Eszenak
Stoppard, utopías y rock & roll
Josu MONTERO | Escritor y crítico
Escribió «Brazil» con Terry Gilliam, adaptó «El factor humano» de Green para Preminger, «El Imperio del Sol» de Ballard para Spielberg, «Desesperación» de Nabokov para Fassbinder; y hasta se llevó un Óscar por «Shakespeare in love». Comenzó haciendo periodismo y crítica antes de convertirse en uno de los mejores dramaturgos actuales. Me refiero a Tom Stoppard. Nació como Thomas Straussler en Checoslovaquia en 1937; al estallar la guerra su familia -judía- huyó a Singapur, ciudad que abandonaron cuando fue invadida por los japoneses -su padre murió en un campo de prisionero--. De ahí pasaron a la India, donde la madre se casó con un británico de apellido Stoppard. Se instalaron en Inglaterra cuando Tom contaba diez años.
Su primer exitazo fue «Rosencrantz y Guildestern han muerto», un genial cruce de Shakespeare y el absurdo, y ya todo un clásico. Los protagonistas son dos secundarios de «Hamlet» atrapados en una trama que no comprenden, perplejos y compulsivos parlanchines movidos por hilos que se les escapan. Pero no fue hasta 1986, con «Realidad», que obtuvo el aplauso masivo. Se trata de una comedia sobre la utilidad del teatro y sobre lo realmente importante.

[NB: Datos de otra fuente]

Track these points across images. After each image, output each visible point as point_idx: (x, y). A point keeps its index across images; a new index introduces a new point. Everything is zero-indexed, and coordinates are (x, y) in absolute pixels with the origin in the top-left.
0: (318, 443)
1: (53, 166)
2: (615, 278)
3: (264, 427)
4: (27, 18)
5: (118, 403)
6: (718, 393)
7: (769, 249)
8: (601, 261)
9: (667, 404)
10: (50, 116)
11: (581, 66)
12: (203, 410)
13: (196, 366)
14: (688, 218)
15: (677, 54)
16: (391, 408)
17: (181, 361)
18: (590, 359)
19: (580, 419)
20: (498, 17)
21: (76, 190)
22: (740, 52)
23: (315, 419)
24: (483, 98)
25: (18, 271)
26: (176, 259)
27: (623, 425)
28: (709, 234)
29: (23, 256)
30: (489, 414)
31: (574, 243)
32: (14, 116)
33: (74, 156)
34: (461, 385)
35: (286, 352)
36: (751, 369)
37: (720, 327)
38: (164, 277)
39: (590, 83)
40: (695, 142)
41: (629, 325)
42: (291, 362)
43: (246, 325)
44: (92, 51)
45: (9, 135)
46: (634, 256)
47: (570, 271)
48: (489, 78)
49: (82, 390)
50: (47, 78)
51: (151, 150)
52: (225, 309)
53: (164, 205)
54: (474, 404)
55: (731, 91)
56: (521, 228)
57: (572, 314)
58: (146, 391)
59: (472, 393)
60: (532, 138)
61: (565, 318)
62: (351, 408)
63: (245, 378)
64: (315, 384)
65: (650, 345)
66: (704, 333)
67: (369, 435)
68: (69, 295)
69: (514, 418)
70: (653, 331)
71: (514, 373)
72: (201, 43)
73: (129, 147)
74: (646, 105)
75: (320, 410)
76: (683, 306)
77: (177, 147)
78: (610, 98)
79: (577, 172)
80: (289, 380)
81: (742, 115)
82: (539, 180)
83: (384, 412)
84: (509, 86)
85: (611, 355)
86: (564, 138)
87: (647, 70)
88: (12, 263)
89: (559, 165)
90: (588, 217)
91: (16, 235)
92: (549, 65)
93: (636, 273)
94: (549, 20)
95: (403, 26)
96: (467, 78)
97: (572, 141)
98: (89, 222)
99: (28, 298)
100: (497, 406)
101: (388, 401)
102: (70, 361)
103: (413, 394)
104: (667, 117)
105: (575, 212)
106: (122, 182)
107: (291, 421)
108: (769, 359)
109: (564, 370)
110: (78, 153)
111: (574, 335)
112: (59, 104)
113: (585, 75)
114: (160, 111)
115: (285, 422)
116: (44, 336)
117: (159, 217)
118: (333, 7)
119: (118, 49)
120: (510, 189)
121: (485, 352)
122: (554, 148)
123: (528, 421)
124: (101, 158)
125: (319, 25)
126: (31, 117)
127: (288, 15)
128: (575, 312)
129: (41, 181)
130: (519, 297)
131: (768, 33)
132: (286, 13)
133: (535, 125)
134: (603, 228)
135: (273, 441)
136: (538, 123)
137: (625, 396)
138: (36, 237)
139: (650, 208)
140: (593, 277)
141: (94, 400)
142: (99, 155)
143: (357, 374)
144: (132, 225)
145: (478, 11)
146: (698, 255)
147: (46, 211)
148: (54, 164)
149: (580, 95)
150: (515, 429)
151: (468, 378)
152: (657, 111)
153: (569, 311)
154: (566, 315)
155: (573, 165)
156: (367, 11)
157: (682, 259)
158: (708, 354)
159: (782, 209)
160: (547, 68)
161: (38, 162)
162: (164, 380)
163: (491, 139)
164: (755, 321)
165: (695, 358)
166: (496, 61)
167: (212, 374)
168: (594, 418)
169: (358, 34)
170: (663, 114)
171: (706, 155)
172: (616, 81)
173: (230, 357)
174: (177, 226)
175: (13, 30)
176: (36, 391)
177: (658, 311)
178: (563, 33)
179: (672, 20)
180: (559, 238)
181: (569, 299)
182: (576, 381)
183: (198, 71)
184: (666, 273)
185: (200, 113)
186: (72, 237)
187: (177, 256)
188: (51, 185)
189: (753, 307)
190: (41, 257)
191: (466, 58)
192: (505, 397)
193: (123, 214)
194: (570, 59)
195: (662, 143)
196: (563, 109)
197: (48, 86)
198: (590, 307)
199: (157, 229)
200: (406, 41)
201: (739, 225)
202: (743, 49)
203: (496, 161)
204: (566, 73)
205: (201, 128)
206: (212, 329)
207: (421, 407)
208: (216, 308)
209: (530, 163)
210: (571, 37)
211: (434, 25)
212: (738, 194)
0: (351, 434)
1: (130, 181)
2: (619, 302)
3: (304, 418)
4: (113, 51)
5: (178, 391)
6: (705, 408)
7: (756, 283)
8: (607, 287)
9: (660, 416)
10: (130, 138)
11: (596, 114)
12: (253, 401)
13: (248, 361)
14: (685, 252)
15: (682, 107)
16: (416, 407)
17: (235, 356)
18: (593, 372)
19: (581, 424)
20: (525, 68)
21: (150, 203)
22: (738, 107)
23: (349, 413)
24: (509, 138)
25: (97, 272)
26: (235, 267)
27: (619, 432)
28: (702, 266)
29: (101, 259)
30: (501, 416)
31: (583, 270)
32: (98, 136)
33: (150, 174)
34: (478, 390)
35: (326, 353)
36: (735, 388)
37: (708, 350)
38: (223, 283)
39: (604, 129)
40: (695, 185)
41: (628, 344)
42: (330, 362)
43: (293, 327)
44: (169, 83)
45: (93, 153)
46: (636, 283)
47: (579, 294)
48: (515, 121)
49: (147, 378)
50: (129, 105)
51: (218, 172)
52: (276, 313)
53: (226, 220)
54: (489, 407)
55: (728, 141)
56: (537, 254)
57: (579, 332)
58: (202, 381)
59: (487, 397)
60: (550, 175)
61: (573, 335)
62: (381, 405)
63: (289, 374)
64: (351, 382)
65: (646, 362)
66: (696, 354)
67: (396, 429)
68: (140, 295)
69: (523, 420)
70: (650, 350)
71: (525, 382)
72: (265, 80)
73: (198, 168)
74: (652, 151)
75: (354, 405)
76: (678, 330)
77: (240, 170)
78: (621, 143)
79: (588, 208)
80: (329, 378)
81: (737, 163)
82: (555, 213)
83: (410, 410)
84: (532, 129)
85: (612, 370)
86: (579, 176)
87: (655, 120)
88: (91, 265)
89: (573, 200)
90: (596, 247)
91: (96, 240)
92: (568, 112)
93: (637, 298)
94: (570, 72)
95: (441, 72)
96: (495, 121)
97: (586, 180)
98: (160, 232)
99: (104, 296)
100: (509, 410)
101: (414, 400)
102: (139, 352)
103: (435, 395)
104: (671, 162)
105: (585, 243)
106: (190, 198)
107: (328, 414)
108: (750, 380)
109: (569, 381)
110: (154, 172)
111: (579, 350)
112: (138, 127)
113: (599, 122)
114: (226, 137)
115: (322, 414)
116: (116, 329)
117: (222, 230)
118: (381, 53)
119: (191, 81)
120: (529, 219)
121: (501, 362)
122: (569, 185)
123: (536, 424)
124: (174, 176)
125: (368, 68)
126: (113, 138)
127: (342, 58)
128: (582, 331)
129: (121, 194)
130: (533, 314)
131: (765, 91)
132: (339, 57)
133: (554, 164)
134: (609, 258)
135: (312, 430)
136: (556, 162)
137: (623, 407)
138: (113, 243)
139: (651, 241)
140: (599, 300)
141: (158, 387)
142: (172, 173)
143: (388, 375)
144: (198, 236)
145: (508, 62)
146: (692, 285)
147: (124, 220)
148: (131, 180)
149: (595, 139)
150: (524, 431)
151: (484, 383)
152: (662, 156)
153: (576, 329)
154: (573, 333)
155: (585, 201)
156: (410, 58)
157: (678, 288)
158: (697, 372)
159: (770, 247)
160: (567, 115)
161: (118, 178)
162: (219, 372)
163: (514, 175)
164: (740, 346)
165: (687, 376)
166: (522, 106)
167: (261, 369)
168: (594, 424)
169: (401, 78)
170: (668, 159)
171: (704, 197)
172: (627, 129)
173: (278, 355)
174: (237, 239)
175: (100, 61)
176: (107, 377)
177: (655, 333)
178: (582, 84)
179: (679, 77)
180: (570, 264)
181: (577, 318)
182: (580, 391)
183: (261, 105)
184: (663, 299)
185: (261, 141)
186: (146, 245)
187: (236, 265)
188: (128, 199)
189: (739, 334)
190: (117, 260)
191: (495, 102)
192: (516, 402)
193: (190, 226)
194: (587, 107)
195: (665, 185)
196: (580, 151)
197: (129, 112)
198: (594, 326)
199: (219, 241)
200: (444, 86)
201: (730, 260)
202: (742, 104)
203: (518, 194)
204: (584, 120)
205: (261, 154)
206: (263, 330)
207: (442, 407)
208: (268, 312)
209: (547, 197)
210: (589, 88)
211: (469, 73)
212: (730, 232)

Uno de los protagonistas es un dramaturgo, alter ego de Stoppard, que afirma: «Las palabras no merecen que nadie las maltrate. Si las cuidas puedes construir puentes sobre la incomprensión y el caos. Si consigues poner las palabras adecuadas en el orden adecuado, puedes hacer que el mundo se agite un poco». Hasta el 7 de marzo podemos verla en el María Guerrero de Madrid a cargo del CDN.
La cita es clarificadora acerca del espíritu de Stoppard, y es que siempre tomó distancia con el teatro como activismo político, al modo de Edward Bond o Jhon Arden. Tenía claro que el lenguaje y el teatro son impotentes para alterar las estructuras sociales, pero sí pueden influir en la forma de percibir la realidad y en los comportamientos individuales. Su teatro es profundamente político, pero siempre intentando unir lo ideológico y lo humano. Stoppard ha abordado una serie de ambiciosas obras basadas en la historia reciente que son un gran fresco de ideas.
Al estilo de su admirado Chejov, sus personajes son a veces seres que buscan la redención y la felicidad colectivas a través del arte, la ciencia, las ideas o la política, pero que, sin embargo, suelen hacer infelices a quienes les rodean.
Del 74 es «Travestis»: Joyce, Tzara y Lenin coinciden en el neutral Zurich de la Gran Guerra. En «La invención del amor» (1997) un poeta homosexual secreto y otro declarado y en caída libre: A. E. Housman y Wilde. Su penúltima obra es «La Costa de Utopía» (2002), que está a punto de editar el CDN. Una trilogía de nueve horas que abarca 40 años -en pleno XIX- de cuatro exiliados prerrevolucionarios rusos guiados por el Socialismo Utópico y por el Idealismo: Herzen, Bakunin, Belinsky y Turguénev. Muestra aquí Stoppard maestría dramatúrgica y fluidez narrativa al alcance de pocos. Y en ese estado de gracia escribe «Rock & Roll» (2006), que el Lliure ha montado con dirección de Álex Rigola y que recala ahora hasta el 14 de marzo en el Matadero de Madrid. En los 70 Stoppard viajó a Checoslovaquia y descubrió quién sería de haber permanecido allí. Así nació esta pieza que abarca los veinte años que van de la Primavera de Praga a la caída del Muro y en la que, saltando de Praga a Londres, y con una soberbia banda sonora hinca el diente a la caída de los mitos y al eterno choque entre ética y estética.